**TASK ITEM**
Repeat all the lines below exactly, but omit the pictures.

[Records from a data collection]
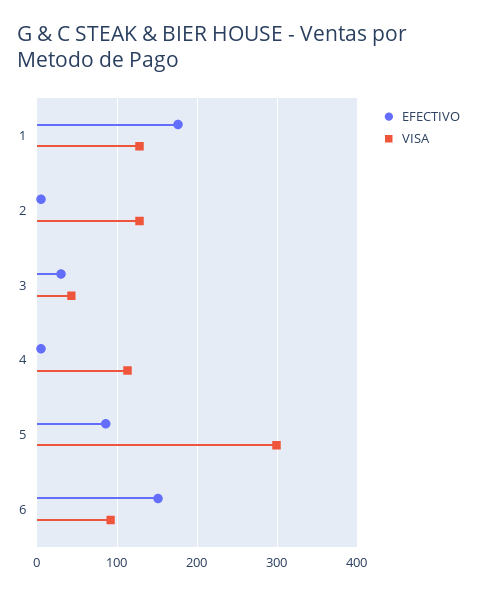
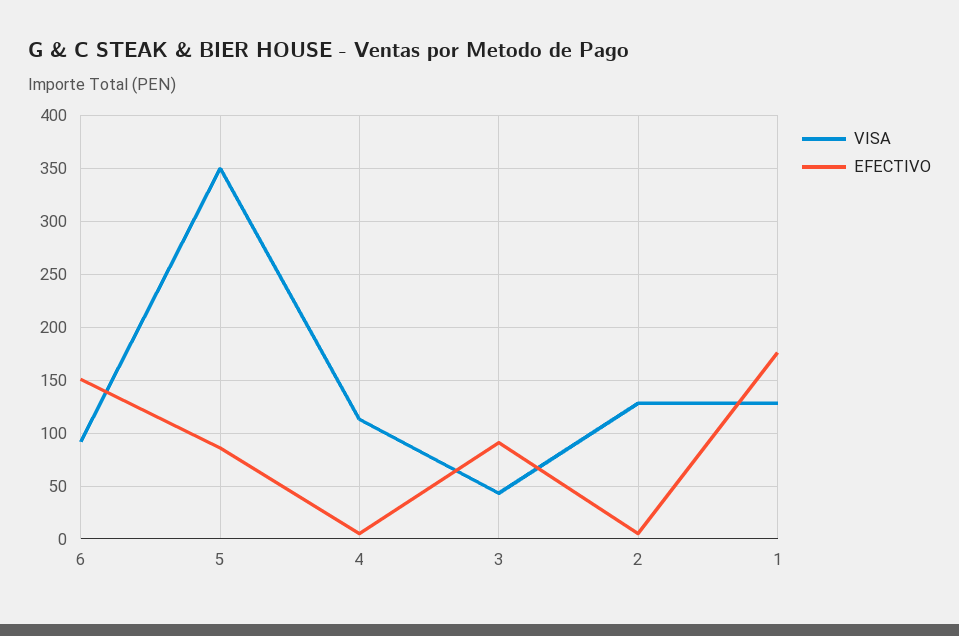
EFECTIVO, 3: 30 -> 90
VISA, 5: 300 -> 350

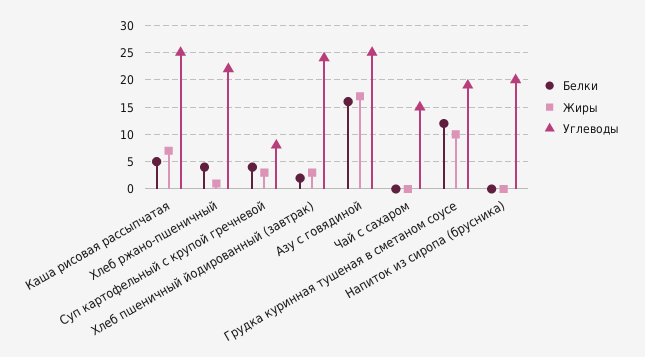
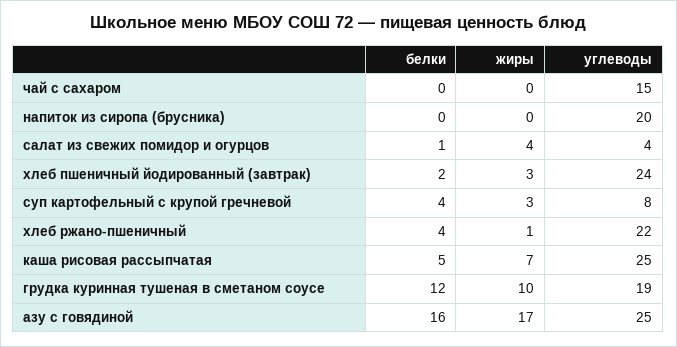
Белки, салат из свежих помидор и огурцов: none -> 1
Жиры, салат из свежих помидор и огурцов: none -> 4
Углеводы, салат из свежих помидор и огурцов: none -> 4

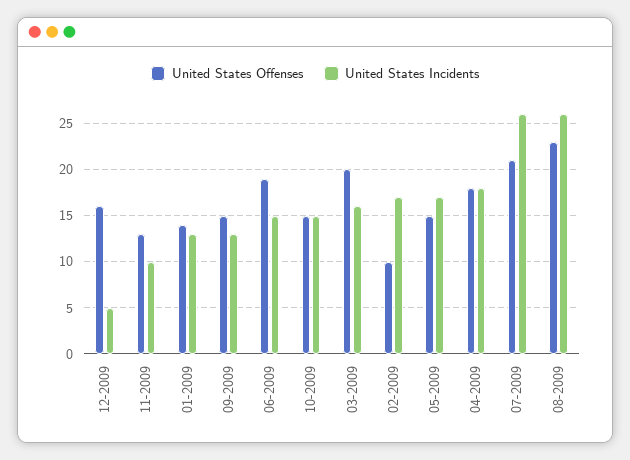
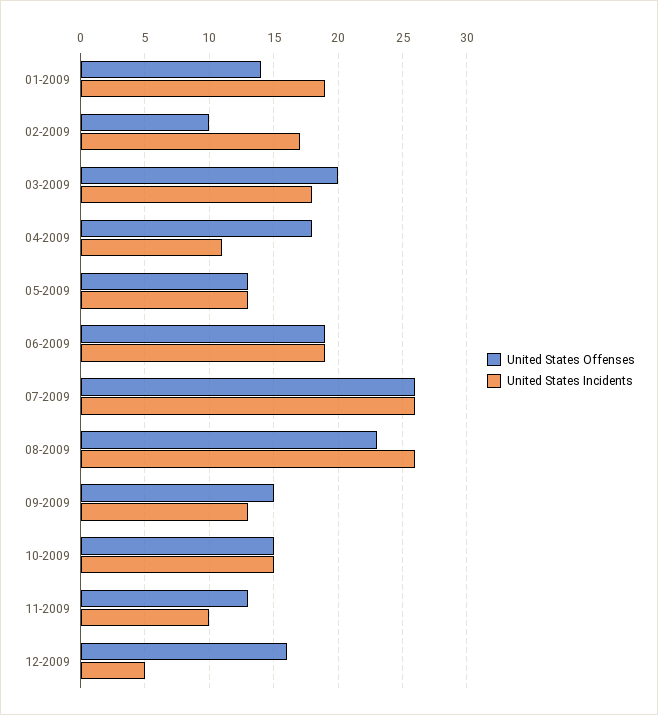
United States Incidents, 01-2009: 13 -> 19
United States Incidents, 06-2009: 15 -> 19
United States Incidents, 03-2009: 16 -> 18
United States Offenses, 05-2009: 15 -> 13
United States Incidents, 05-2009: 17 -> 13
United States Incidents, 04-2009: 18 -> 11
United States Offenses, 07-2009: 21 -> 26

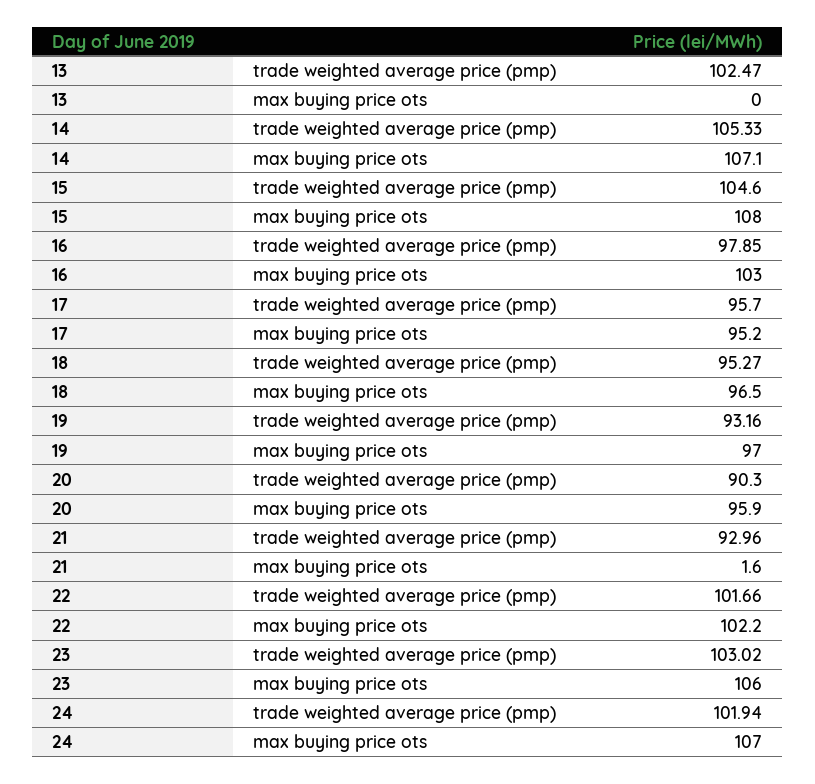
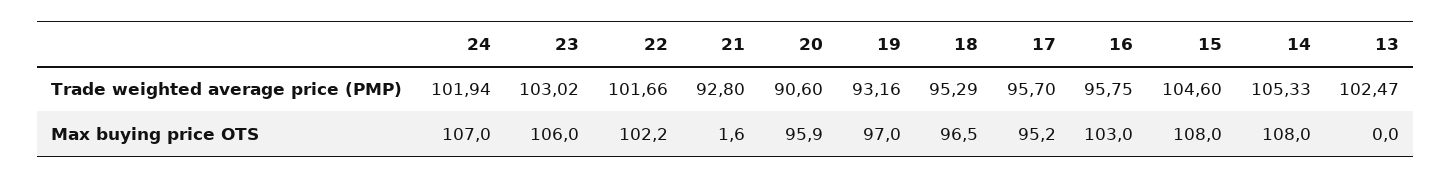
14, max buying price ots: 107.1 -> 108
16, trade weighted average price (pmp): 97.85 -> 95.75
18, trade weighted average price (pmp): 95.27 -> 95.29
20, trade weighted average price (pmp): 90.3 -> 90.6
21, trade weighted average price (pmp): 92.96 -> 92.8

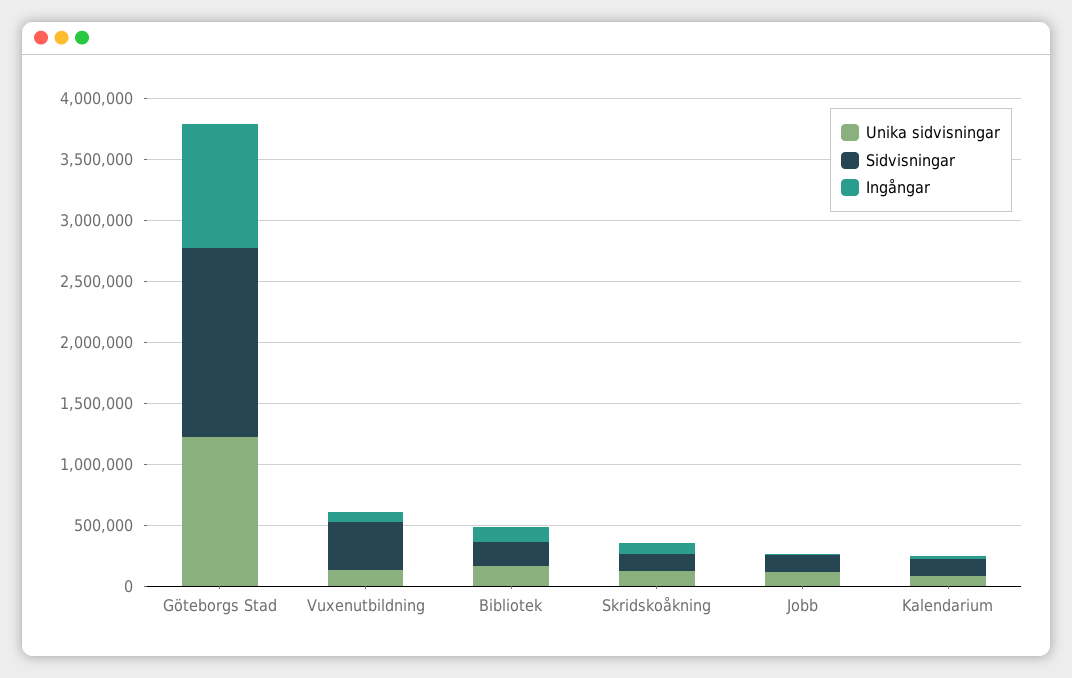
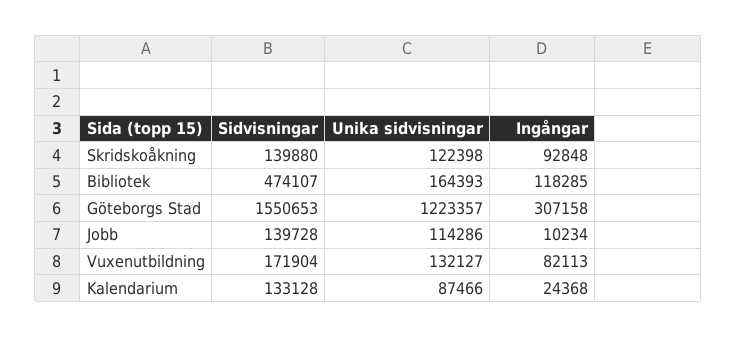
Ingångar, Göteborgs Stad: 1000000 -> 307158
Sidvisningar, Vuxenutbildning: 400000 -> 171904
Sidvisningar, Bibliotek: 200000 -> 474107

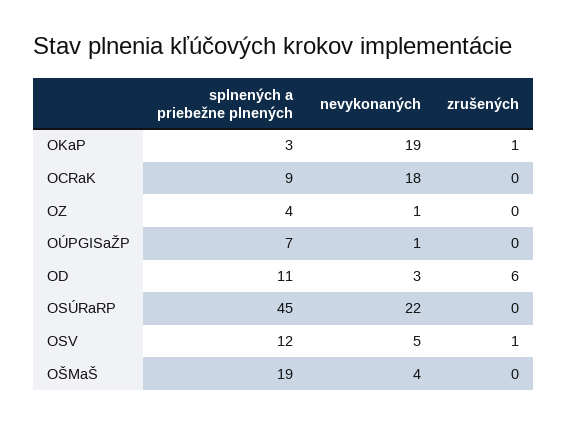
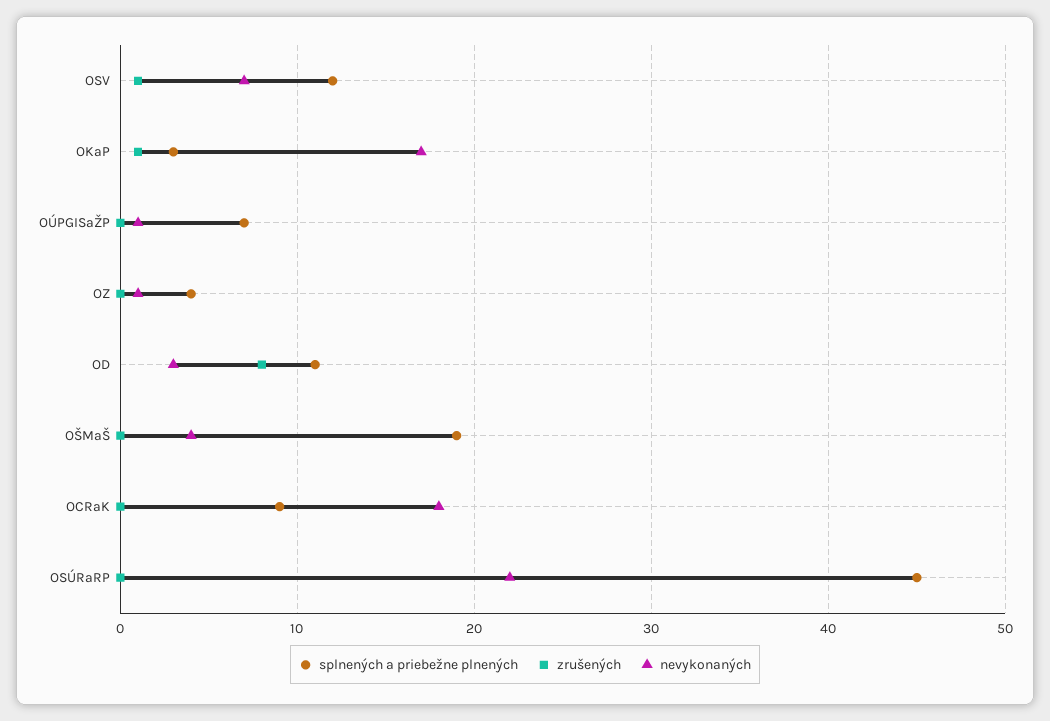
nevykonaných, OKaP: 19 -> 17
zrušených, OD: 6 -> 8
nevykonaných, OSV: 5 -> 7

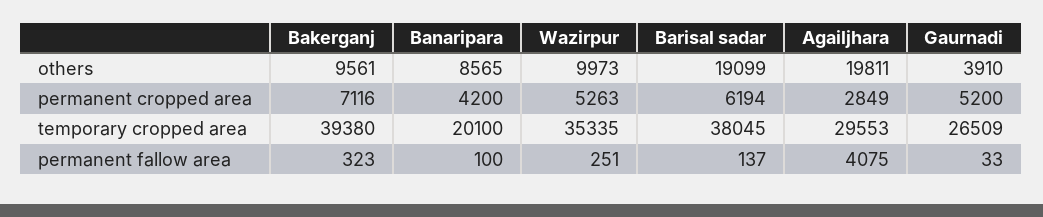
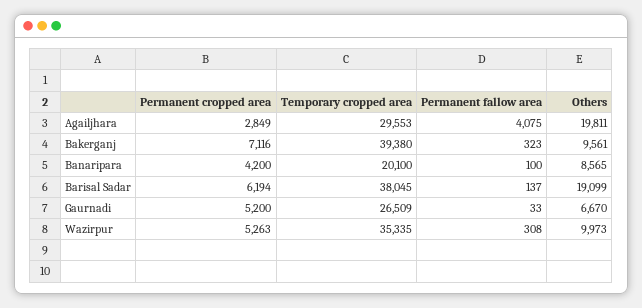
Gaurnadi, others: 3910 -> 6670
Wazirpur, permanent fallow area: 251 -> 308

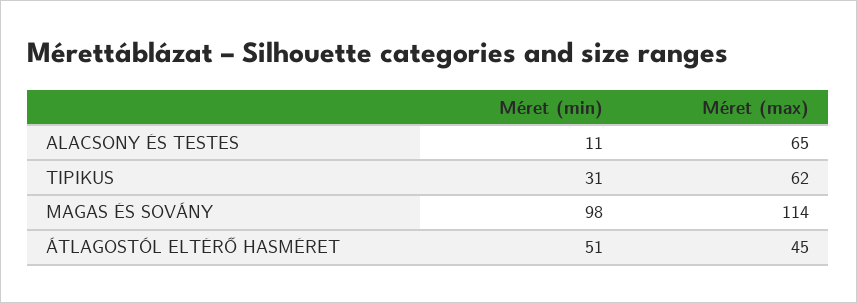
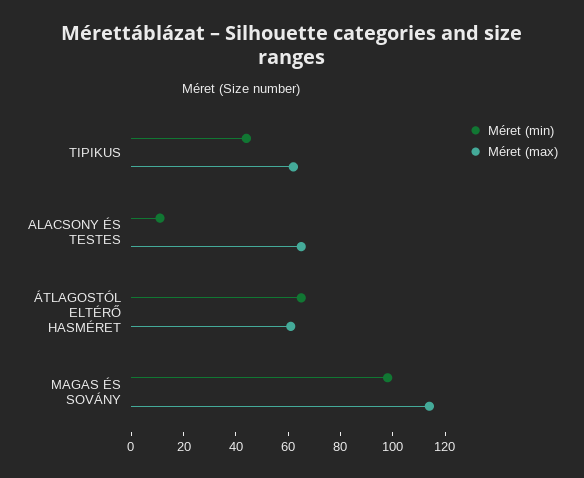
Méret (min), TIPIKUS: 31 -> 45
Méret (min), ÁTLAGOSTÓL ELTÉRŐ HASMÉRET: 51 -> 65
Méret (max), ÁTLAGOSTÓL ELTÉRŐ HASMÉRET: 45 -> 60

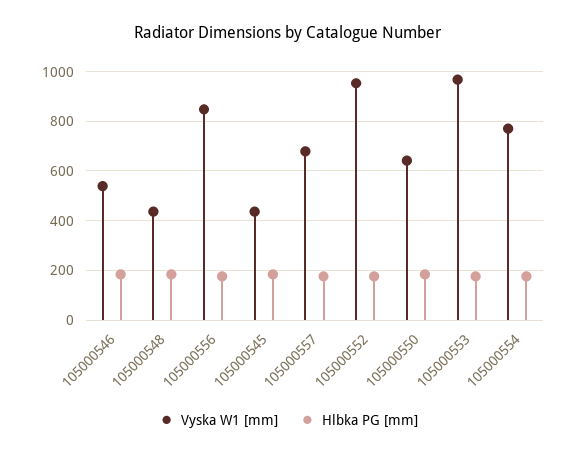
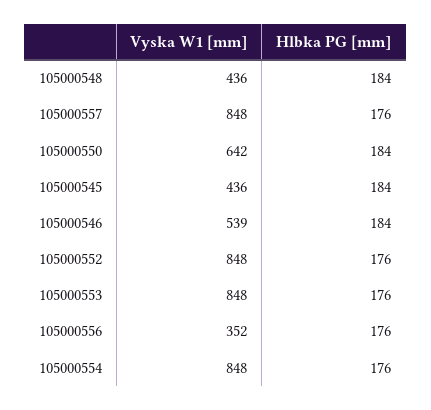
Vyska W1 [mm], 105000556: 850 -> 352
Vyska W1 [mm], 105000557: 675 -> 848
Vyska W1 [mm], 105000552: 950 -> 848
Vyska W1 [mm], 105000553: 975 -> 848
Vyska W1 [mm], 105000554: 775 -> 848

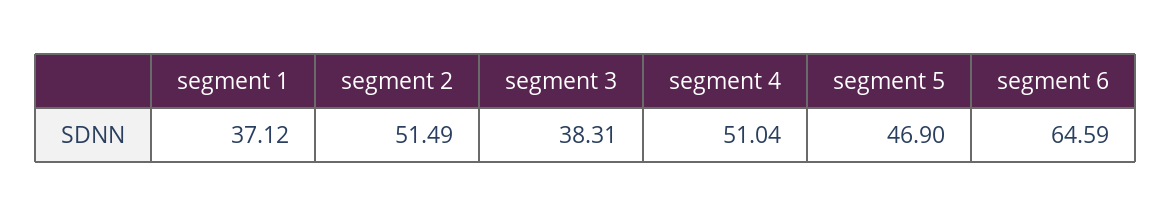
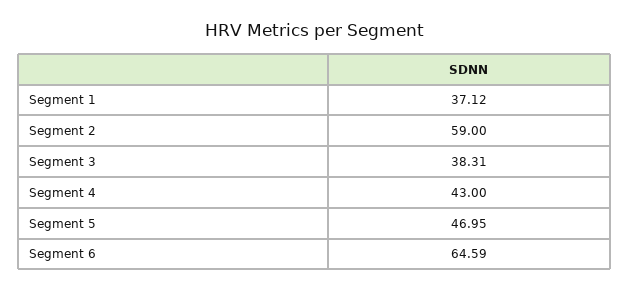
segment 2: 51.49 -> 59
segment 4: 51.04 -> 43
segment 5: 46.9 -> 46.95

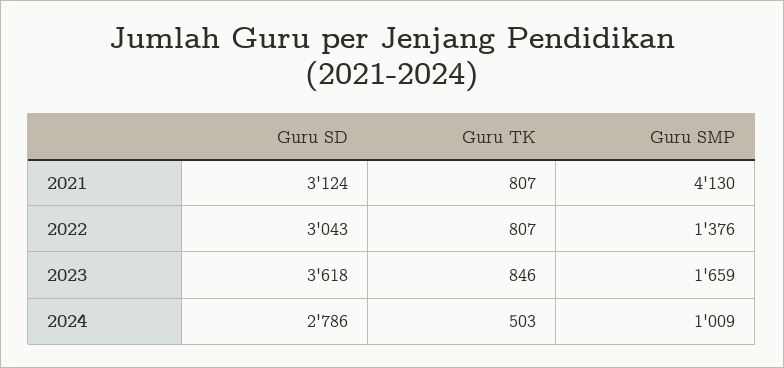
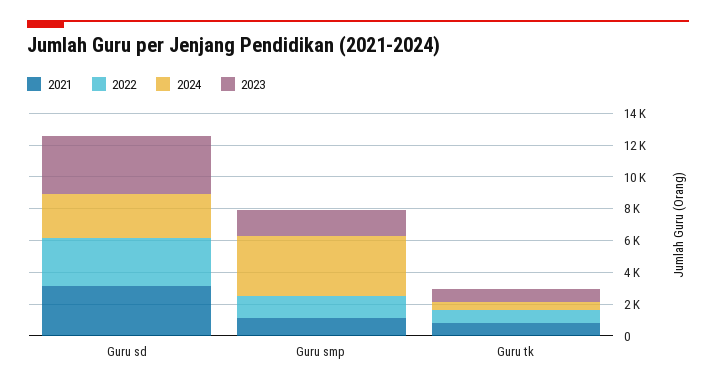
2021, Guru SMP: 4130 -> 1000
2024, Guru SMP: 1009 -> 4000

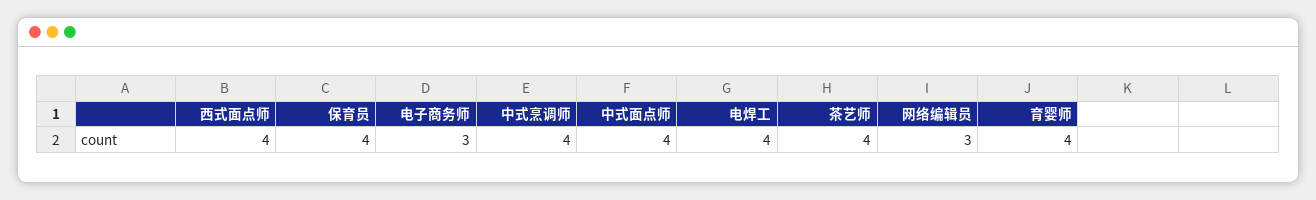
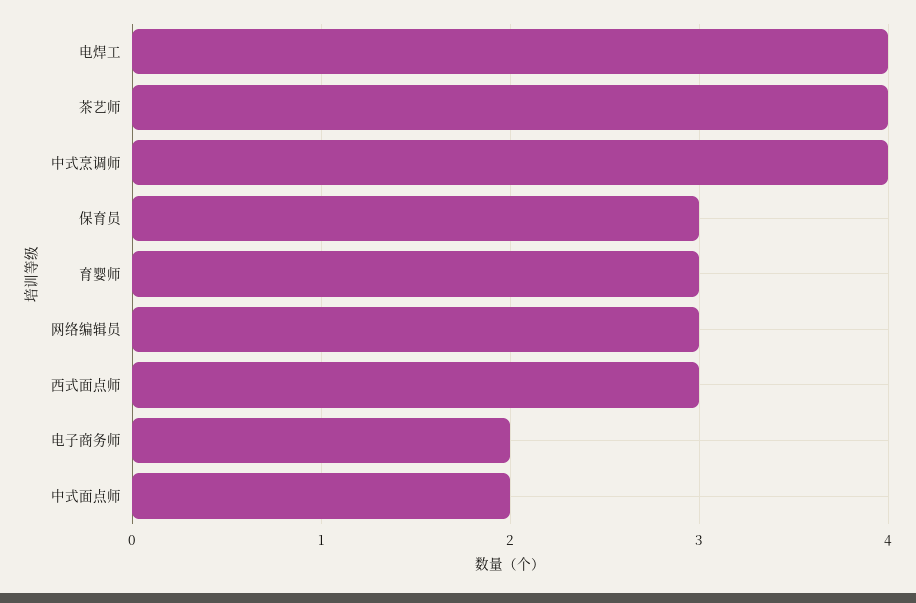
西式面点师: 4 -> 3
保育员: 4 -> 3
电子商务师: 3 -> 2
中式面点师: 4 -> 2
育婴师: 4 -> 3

**ANSWER TO THE EXERCISE**
EFECTIVO, 3: 30 -> 90
VISA, 5: 300 -> 350

Белки, салат из свежих помидор и огурцов: none -> 1
Жиры, салат из свежих помидор и огурцов: none -> 4
Углеводы, салат из свежих помидор и огурцов: none -> 4

United States Incidents, 01-2009: 13 -> 19
United States Incidents, 06-2009: 15 -> 19
United States Incidents, 03-2009: 16 -> 18
United States Offenses, 05-2009: 15 -> 13
United States Incidents, 05-2009: 17 -> 13
United States Incidents, 04-2009: 18 -> 11
United States Offenses, 07-2009: 21 -> 26

14, max buying price ots: 107.1 -> 108
16, trade weighted average price (pmp): 97.85 -> 95.75
18, trade weighted average price (pmp): 95.27 -> 95.29
20, trade weighted average price (pmp): 90.3 -> 90.6
21, trade weighted average price (pmp): 92.96 -> 92.8

Ingångar, Göteborgs Stad: 1000000 -> 307158
Sidvisningar, Vuxenutbildning: 400000 -> 171904
Sidvisningar, Bibliotek: 200000 -> 474107

nevykonaných, OKaP: 19 -> 17
zrušených, OD: 6 -> 8
nevykonaných, OSV: 5 -> 7

Gaurnadi, others: 3910 -> 6670
Wazirpur, permanent fallow area: 251 -> 308

Méret (min), TIPIKUS: 31 -> 45
Méret (min), ÁTLAGOSTÓL ELTÉRŐ HASMÉRET: 51 -> 65
Méret (max), ÁTLAGOSTÓL ELTÉRŐ HASMÉRET: 45 -> 60

Vyska W1 [mm], 105000556: 850 -> 352
Vyska W1 [mm], 105000557: 675 -> 848
Vyska W1 [mm], 105000552: 950 -> 848
Vyska W1 [mm], 105000553: 975 -> 848
Vyska W1 [mm], 105000554: 775 -> 848

segment 2: 51.49 -> 59
segment 4: 51.04 -> 43
segment 5: 46.9 -> 46.95

2021, Guru SMP: 4130 -> 1000
2024, Guru SMP: 1009 -> 4000

西式面点师: 4 -> 3
保育员: 4 -> 3
电子商务师: 3 -> 2
中式面点师: 4 -> 2
育婴师: 4 -> 3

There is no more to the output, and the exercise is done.